COMMENTARY By: Fr Roy Cimagala

WE cannot doubt the many benefits we can derive from the use of the social media. It facilitates communication which is a necessity for all of us. We just have to know how to use it properly, for definitely the possibility also is high to use it improperly.
I am always of the belief that the new technologies we are having now are actually posing new challenges to us, not only in the area of knowing their technical mechanisms and how to take advantage of them, but also and more importantly in the area of how to use it properly.
The finer points of the spiritual and moral requirements of their use have to be considered most especially. This is the greater and more important challenge actually. And I am afraid that this aspect of the challenge is largely ignored. We cannot deny that the new technologies have great potential to make us a better person. But they can also cause serious, undescribable harm.
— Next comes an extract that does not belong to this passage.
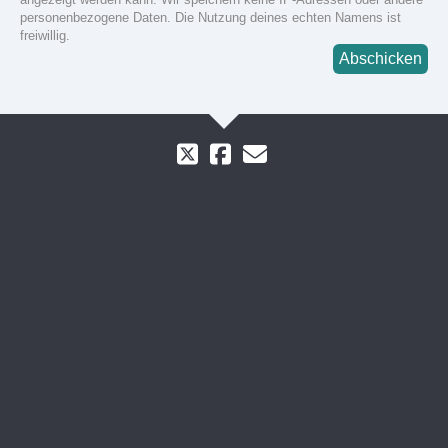
personenbezogene Daten. Die Nutzung deines echten Namens ist
freiwillig.
Abschicken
Let’s not be naïve.
At the moment, a cursory look at the postings on Fb, for example, simply shows all forms of self-indulgence and blatant flauntings of vanity, flatteries, self-glorification, gossiping, etc. If not these, then a lot of bashing, fault-finding and the like also abound. To a certain extent, the social media can be used for commercial purposes, but this too needs to be regulated. Coercive chain-letters should be stopped.
Even the expression of opinions is done almost without charity. Very often, unnecessary feuds and disputes erupt over unimportant matters. It would seem that these things are becoming the new normal in our culture. We have to be very careful about this trend. This can only lead us to greater trouble.
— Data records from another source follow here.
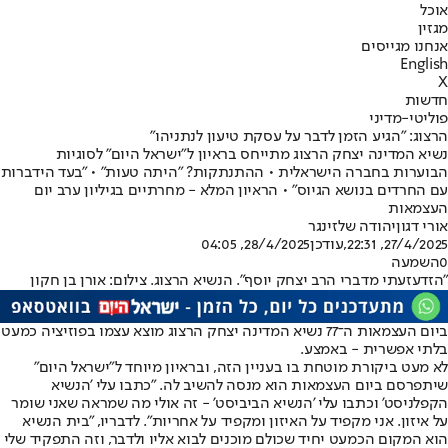
אוכל
מגזין
אנחנו מגייסים
English
X
חדשות
פוליטי-מדיני
הרצוג: "הגיע הזמן לדבר על עסקת טיעון לנתניהו"
נשיא המדינה יצחק הרצוג מתייחס בראיון ל"ישראל היום" לסוגיות
הבוערות בחברה הישראלית • ההתנתקות? "היתה טעות" • "בעד הידברות
עם החרדים בנושא הגיוס" • הראיון המלא - מחרתיים בגיליון ערב יום
העצמאות
אורי דגון
יהודה שלזינגר
27/4/2025, 22:31
,עודכן
28/4/2025, 04:05
0
השמעה
"הזדעזעתי מדברי הרב יצחק יוסף". הנשיא הרצוג. צילום: אורן בן חקון
ביום העצמאות ה־77 נשיא המדינה יצחק הרצוג מוצא עצמו בפוזיציה כמעט
בלתי אפשרית - באמצע.
לא מעט ביקורת מוטחת בו בעניין הזה, ובראיון מיוחד ל"ישראל היום"
שיתפרסם ביום העצמאות הוא מנסה להשיב לה. "כתבו עלי 'הנשיא
הקפלניסט' וכתבו עלי 'הנשיא הביביסט' - זה אולי מה שמראה שאני שומר
על איזון. אני מקפיד על האיזון ומקפיד על אחריות". לדבריו, "בית הנשיא
הוא המקום הכמעט יחיד שכולם מוכנים לבוא אליו ולדבר, וזה התפקיד שלי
We need to remind everyone to practice restraint and moderation in the use of the social media. Everyone should have a clear idea of the priorities of his duties and responsibilities and give the appropriate time and effort there. Definitely, for most of us the social media should not get much of our time and attention. For sure, there are many other more important things to do.
Besides, everyone should have a clear vision of what to do there. We just cannot go to the social media to have a fill of our curiosities. That would be tantamount to idleness and wasting time. Of course, it would be good if we can have a clear idea of how much time to allot on the social media. We should not be there all the time.
In this regard, it would be advisable that our interventions there are always positive and constructive. We should proclaim the “Good News” more than merely opinable matters. Inspiring and edifying stories and testimonies should dominate rather than stories that sow intrigues and invite disputes.
In other words, everyone should have purity of intentions and should practice extreme delicacy in expressing views and opinions. Given the often hasty treatment we give to the social media, we should be more mindful of our tendency to be reckless in our interventions, leading to a lot of misunderstandings.
We should be quick to ask for forgiveness if for one reason or another we may have offended someone there, as well as to forgive everyone who may also have offended us in some way. We have to learn to respect each other’s opinions, even if we do not agree with them.
We should see to it that the social media would truly contribute to the common good. In this regard, we have to have some clear criteria and standards to guide us in assessing the true value of this powerful means of communication.
Let’s hope that those in the communication business can come up with some pertinent code of ethics and spread it around as widely as possible. There definitely is a need for continuing education and formation in this area.